◆ **Record excerpts**

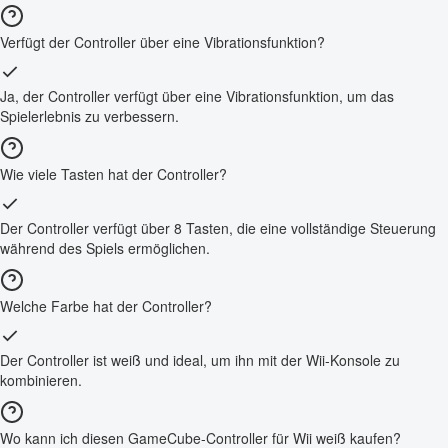
Verfügt der Controller über eine Vibrationsfunktion?
Ja, der Controller verfügt über eine Vibrationsfunktion, um das
Spielerlebnis zu verbessern.
Wie viele Tasten hat der Controller?
Der Controller verfügt über 8 Tasten, die eine vollständige Steuerung
während des Spiels ermöglichen.
Welche Farbe hat der Controller?
Der Controller ist weiß und ideal, um ihn mit der Wii-Konsole zu
kombinieren.
Wo kann ich diesen GameCube-Controller für Wii weiß kaufen?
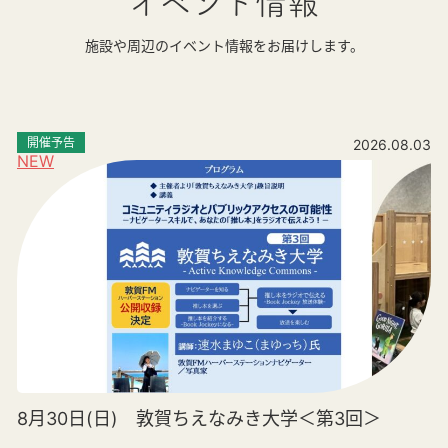
イベント情報
施設や周辺のイベント情報をお届けします。
開催予告
2026.08.03
NEW
8月30日(日) 敦賀ちえなみき大学＜第3回＞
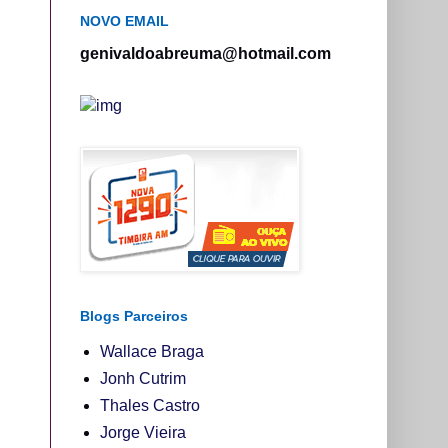
NOVO EMAIL
genivaldoabreuma@hotmail.com
Blogs Parceiros
Wallace Braga
Jonh Cutrim
Thales Castro
Jorge Vieira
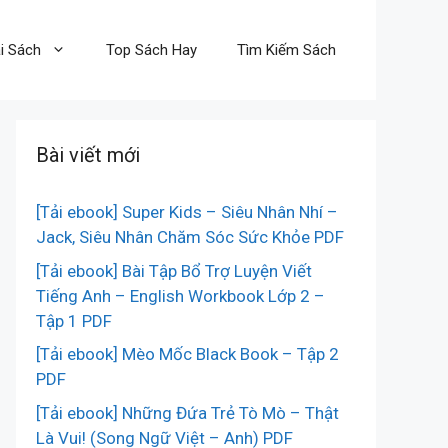
i Sách
Top Sách Hay
Tìm Kiếm Sách
Bài viết mới
[Tải ebook] Super Kids – Siêu Nhân Nhí –
Jack, Siêu Nhân Chăm Sóc Sức Khỏe PDF
[Tải ebook] Bài Tập Bổ Trợ Luyện Viết
Tiếng Anh – English Workbook Lớp 2 –
Tập 1 PDF
[Tải ebook] Mèo Mốc Black Book – Tập 2
PDF
[Tải ebook] Những Đứa Trẻ Tò Mò – Thật
Là Vui! (Song Ngữ Việt – Anh) PDF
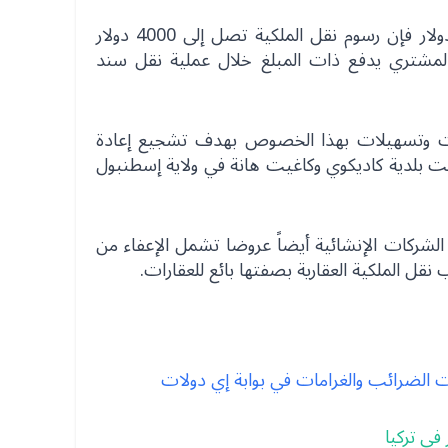
إذا كانت قيمة العقار 100 ألف دولار فإن رسوم نقل الملكية تصل إلى 4000 دولار
ئع بدفع 2000 دولار والمشتري يدفع ذات المبلغ خلال عملية نقل سند
ات وتسهيلات بهذا الخصوص بهدف تشجيع إعادة
فعلت بلدية كاديكوي وكاغيت هانة في ولاية إسطنبول
شركات الإنشائية أيضاً عروضا تشمل الإعفاء من
قل الملكية العقارية بصفتها بائع للعقارات.
مات الضرائب والغرامات في بوابة إي دولات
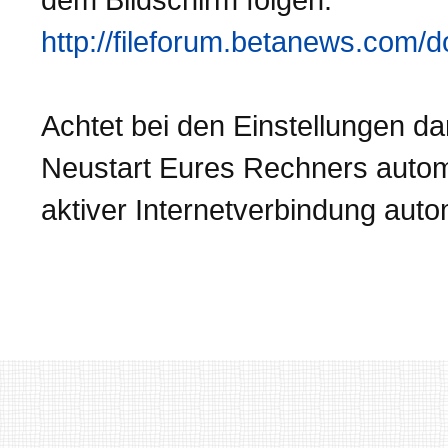
http://fileforum.betanews.com
Achtet bei den Einstellungen d
Neustart Eures Rechners automat
aktiver Internetverbindung autom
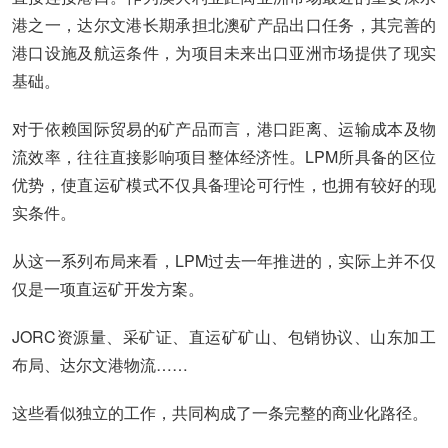
港之一，达尔文港长期承担北澳矿产品出口任务，其完善的
港口设施及航运条件，为项目未来出口亚洲市场提供了现实
基础。
对于依赖国际贸易的矿产品而言，港口距离、运输成本及物
流效率，往往直接影响项目整体经济性。LPM所具备的区位
优势，使直运矿模式不仅具备理论可行性，也拥有较好的现
实条件。
从这一系列布局来看，LPM过去一年推进的，实际上并不仅
仅是一项直运矿开发方案。
JORC资源量、采矿证、直运矿矿山、包销协议、山东加工
布局、达尔文港物流……
这些看似独立的工作，共同构成了一条完整的商业化路径。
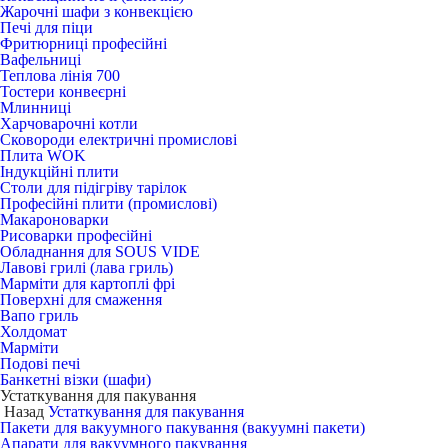
Жарочні шафи з конвекцією
Печі для піци
Фритюрниці професійні
Вафельниці
Теплова лінія 700
Тостери конвеєрні
Млинниці
Харчоварочні котли
Сковороди електричні промислові
Плита WOK
Індукційні плити
Столи для підігріву тарілок
Професійні плити (промислові)
Макароноварки
Рисоварки професійні
Обладнання для SOUS VIDE
Лавові грилі (лава гриль)
Марміти для картоплі фрі
Поверхні для смаження
Вапо гриль
Холдомат
Марміти
Подові печі
Банкетні візки (шафи)
Устаткування для пакування
Назад
Устаткування для пакування
Пакети для вакуумного пакування (вакуумні пакети)
Апарати для вакуумного пакування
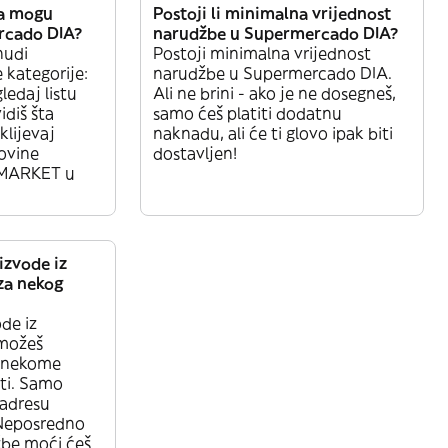
da mogu
Postoji li minimalna vrijednost
ercado DIA?
narudžbe u Supermercado DIA?
nudi
Postoji minimalna vrijednost
 kategorije:
narudžbe u Supermercado DIA.
daj listu
Ali ne brini - ako je ne dosegneš,
idiš šta
samo ćeš platiti dodatnu
klijevaj
naknadu, ali će ti glovo ipak biti
govine
dostavljen!
-MARKET u
izvode iz
za nekog
de iz
možeš
i nekome
iti. Samo
 adresu
 Neposredno
žbe moći ćeš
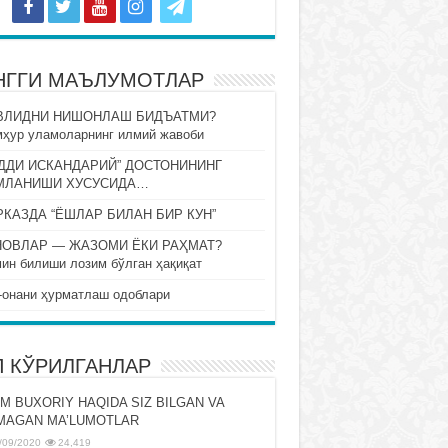
НГГИ МАЪЛУМОТЛАР
ВЛИДНИ НИШОНЛАШ БИДЪАТМИ?
ҳур уламоларнинг илмий жавоби
ДДИ ИСКАНДАРИЙ” ДОСТОНИНИНГ
МЛАНИШИ ХУСУСИДА…
КАЗДА “ЁШЛАР БИЛАН БИР КУН”
НОВЛАР — ЖАЗОМИ ЁКИ РАҲМАТ?
ин билиши лозим бўлган ҳақиқат
-онани ҳурматлаш одоблари
П КЎРИЛГАНЛАР
M BUXORIY HAQIDA SIZ BILGAN VA
MAGAN MA’LUMOTLAR
/09/2020
24,419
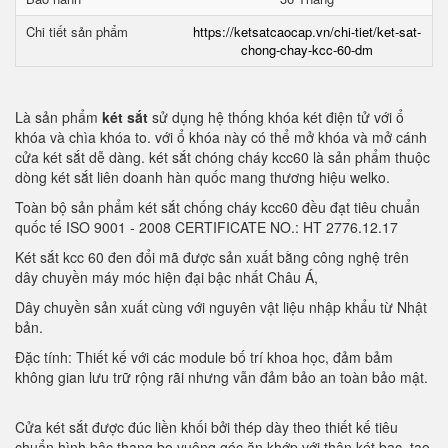
Chi tiết sản phẩm
https://ketsatcaocap.vn/chi-tiet/ket-sat-
chong-chay-kcc-60-dm
Là sản phẩm
két sắt
sử dụng hệ thống khóa két điện tử với ổ
khóa và chìa khóa to. với ổ khóa này có thể mở khóa và mở cánh
cửa két sắt dễ dàng. két sắt chóng cháy kcc60 là sản phẩm thuộc
dòng két sắt liên doanh hàn quốc mang thương hiệu welko.
Toàn bộ sản phẩm két sắt chống cháy kcc60 đều đạt tiêu chuẩn
quốc tế ISO 9001 - 2008 CERTIFICATE NO.: HT 2776.12.17
Két sắt kcc 60 đen đổi mã được sản xuất bằng công nghệ trên
dây chuyền máy móc hiện đại bậc nhất Châu Á,
Dây chuyền sản xuất cùng với nguyên vật liệu nhập khẩu từ Nhật
bản.
Đặc tính: Thiết kế với các module bố trí khoa học, đảm bảm
không gian lưu trữ rộng rãi nhưng vẫn đảm bảo an toàn bảo mật.
Cửa két sắt được đúc liền khối bởi thép dày theo thiết kế tiêu
chuẩn hình bậc thang bo vuông góc ăn khớp với thân két bạc. tạo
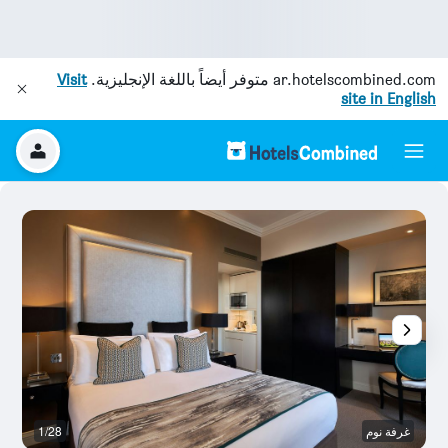
ar.hotelscombined.com
متوفر أيضاً باللغة الإنجليزية.
Visit
site in English
غرفة نوم
1/28
آخ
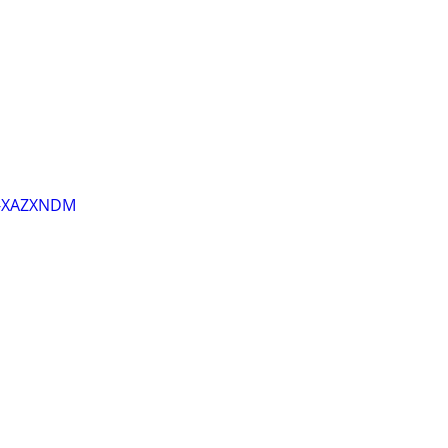
D-XAZXNDM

◆ **What to do**
None of the pictures belong in the copy; repeat all other material exactly.

◆ **Result below**
Verfügt der Controller über eine Vibrationsfunktion?
Ja, der Controller verfügt über eine Vibrationsfunktion, um das
Spielerlebnis zu verbessern.
Wie viele Tasten hat der Controller?
Der Controller verfügt über 8 Tasten, die eine vollständige Steuerung
während des Spiels ermöglichen.
Welche Farbe hat der Controller?
Der Controller ist weiß und ideal, um ihn mit der Wii-Konsole zu
kombinieren.
Wo kann ich diesen GameCube-Controller für Wii weiß kaufen?
イベント情報
施設や周辺のイベント情報をお届けします。
開催予告
2026.08.03
NEW
8月30日(日) 敦賀ちえなみき大学＜第3回＞
NOVO EMAIL
genivaldoabreuma@hotmail.com
Blogs Parceiros
Wallace Braga
Jonh Cutrim
Thales Castro
Jorge Vieira
i Sách
Top Sách Hay
Tìm Kiếm Sách
Bài viết mới
[Tải ebook] Super Kids – Siêu Nhân Nhí –
Jack, Siêu Nhân Chăm Sóc Sức Khỏe PDF
[Tải ebook] Bài Tập Bổ Trợ Luyện Viết
Tiếng Anh – English Workbook Lớp 2 –
Tập 1 PDF
[Tải ebook] Mèo Mốc Black Book – Tập 2
PDF
[Tải ebook] Những Đứa Trẻ Tò Mò – Thật
Là Vui! (Song Ngữ Việt – Anh) PDF
إذا كانت قيمة العقار 100 ألف دولار فإن رسوم نقل الملكية تصل إلى 4000 دولار
ئع بدفع 2000 دولار والمشتري يدفع ذات المبلغ خلال عملية نقل سند
ات وتسهيلات بهذا الخصوص بهدف تشجيع إعادة
فعلت بلدية كاديكوي وكاغيت هانة في ولاية إسطنبول
شركات الإنشائية أيضاً عروضا تشمل الإعفاء من
قل الملكية العقارية بصفتها بائع للعقارات.
مات الضرائب والغرامات في بوابة إي دولات
http://fileforum.betanews.com
Achtet bei den Einstellungen d
Neustart Eures Rechners automat
aktiver Internetverbindung autom
港之一，达尔文港长期承担北澳矿产品出口任务，其完善的
港口设施及航运条件，为项目未来出口亚洲市场提供了现实
基础。
对于依赖国际贸易的矿产品而言，港口距离、运输成本及物
流效率，往往直接影响项目整体经济性。LPM所具备的区位
优势，使直运矿模式不仅具备理论可行性，也拥有较好的现
实条件。
从这一系列布局来看，LPM过去一年推进的，实际上并不仅
仅是一项直运矿开发方案。
JORC资源量、采矿证、直运矿矿山、包销协议、山东加工
布局、达尔文港物流……
这些看似独立的工作，共同构成了一条完整的商业化路径。
Жарочні шафи з конвекцією
Печі для піци
Фритюрниці професійні
Вафельниці
Теплова лінія 700
Тостери конвеєрні
Млинниці
Харчоварочні котли
Сковороди електричні промислові
Плита WOK
Індукційні плити
Столи для підігріву тарілок
Професійні плити (промислові)
Макароноварки
Рисоварки професійні
Обладнання для SOUS VIDE
Лавові грилі (лава гриль)
Марміти для картоплі фрі
Поверхні для смаження
Вапо гриль
Холдомат
Марміти
Подові печі
Банкетні візки (шафи)
Устаткування для пакування
Назад
Устаткування для пакування
Пакети для вакуумного пакування (вакуумні пакети)
Апарати для вакуумного пакування
da mogu
Postoji li minimalna vrijednost
ercado DIA?
narudžbe u Supermercado DIA?
nudi
Postoji minimalna vrijednost
 kategorije:
narudžbe u Supermercado DIA.
daj listu
Ali ne brini - ako je ne dosegneš,
idiš šta
samo ćeš platiti dodatnu
klijevaj
naknadu, ali će ti glovo ipak biti
govine
dostavljen!
-MARKET u
izvode iz
za nekog
de iz
možeš
i nekome
iti. Samo
 adresu
 Neposredno
žbe moći ćeš
НГГИ МАЪЛУМОТЛАР
ВЛИДНИ НИШОНЛАШ БИДЪАТМИ?
ҳур уламоларнинг илмий жавоби
ДДИ ИСКАНДАРИЙ” ДОСТОНИНИНГ
МЛАНИШИ ХУСУСИДА…
КАЗДА “ЁШЛАР БИЛАН БИР КУН”
НОВЛАР — ЖАЗОМИ ЁКИ РАҲМАТ?
ин билиши лозим бўлган ҳақиқат
-онани ҳурматлаш одоблари
П КЎРИЛГАНЛАР
M BUXORIY HAQIDA SIZ BILGAN VA
MAGAN MA’LUMOTLAR
/09/2020
24,419
Chi tiết sản phẩm
https://ketsatcaocap.vn/chi-tiet/ket-sat-
chong-chay-kcc-60-dm
Là sản phẩm
két sắt
sử dụng hệ thống khóa két điện tử với ổ
khóa và chìa khóa to. với ổ khóa này có thể mở khóa và mở cánh
cửa két sắt dễ dàng. két sắt chóng cháy kcc60 là sản phẩm thuộc
dòng két sắt liên doanh hàn quốc mang thương hiệu welko.
Toàn bộ sản phẩm két sắt chống cháy kcc60 đều đạt tiêu chuẩn
quốc tế ISO 9001 - 2008 CERTIFICATE NO.: HT 2776.12.17
Két sắt kcc 60 đen đổi mã được sản xuất bằng công nghệ trên
dây chuyền máy móc hiện đại bậc nhất Châu Á,
Dây chuyền sản xuất cùng với nguyên vật liệu nhập khẩu từ Nhật
bản.
Đặc tính: Thiết kế với các module bố trí khoa học, đảm bảm
không gian lưu trữ rộng rãi nhưng vẫn đảm bảo an toàn bảo mật.
Cửa két sắt được đúc liền khối bởi thép dày theo thiết kế tiêu
chuẩn hình bậc thang bo vuông góc ăn khớp với thân két bạc. tạo
ar.hotelscombined.com
متوفر أيضاً باللغة الإنجليزية.
Visit
site in English
غرفة نوم
1/28
آخ
D-XAZXNDM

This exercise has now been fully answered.